The real question about the effect of longevity on gender roles, Lamb says, is this: “Will longer lives change sexism in our society?” It’s tempting to think that once we harness the technology to radically extend our lives, we’ll have the chance to live to see a brighter future. Perhaps a new class of centenarian elders will even be on the forefront of human progress, thanks to the wisdom they’ve accumulated through their unimaginably long lives. Or maybe a growing group of very old people will impede progress just by staying alive.

In 2012, under-30 millennials were much more likely to vote Democrat than members of the Silent Generation, which comprises people ages 66 to 83. But Silent Generation members were also a lot more likely to vote in general. They remove themselves out of the voting population when they die, which could contribute to stagnating cultural progress as they take longer and longer to kick the can. Take gay marriage, for example. A 2013 Pew report found that 70 percent of millennials supported the legalization of gay marriage, compared with 31 percent of Silent Generation folks. Silent Gen voters are also shifting their thinking on that issue, but they’re starting from a much more conservative baseline. Or consider our elders’ position on traditional heterosexual coupling.
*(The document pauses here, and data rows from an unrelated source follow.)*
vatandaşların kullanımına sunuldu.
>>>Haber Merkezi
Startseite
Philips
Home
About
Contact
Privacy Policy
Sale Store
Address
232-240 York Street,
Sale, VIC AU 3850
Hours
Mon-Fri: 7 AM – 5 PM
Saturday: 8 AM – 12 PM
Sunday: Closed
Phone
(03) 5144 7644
Americans older than 65 are less likely than all younger generations to agree that “marriage is becoming obsolete,” that “new family arrangements are a good thing,” that “children don’t need a mother and father to grow up happy,” and that the “best marriage is one where husband and wife both work.” The continued engagement of older and older people in American civic life could only reinforce more traditional conceptions of gender as older generations stick around, and keep voting the same way they always did.

When we all start living to 150, we may see a generation of women who are encouraged to look just like their great-grandchildren but are still living under policies dictated by their great-grandparents. Women may not “have it all” then, but they’ll probably still be consumed by the pursuit.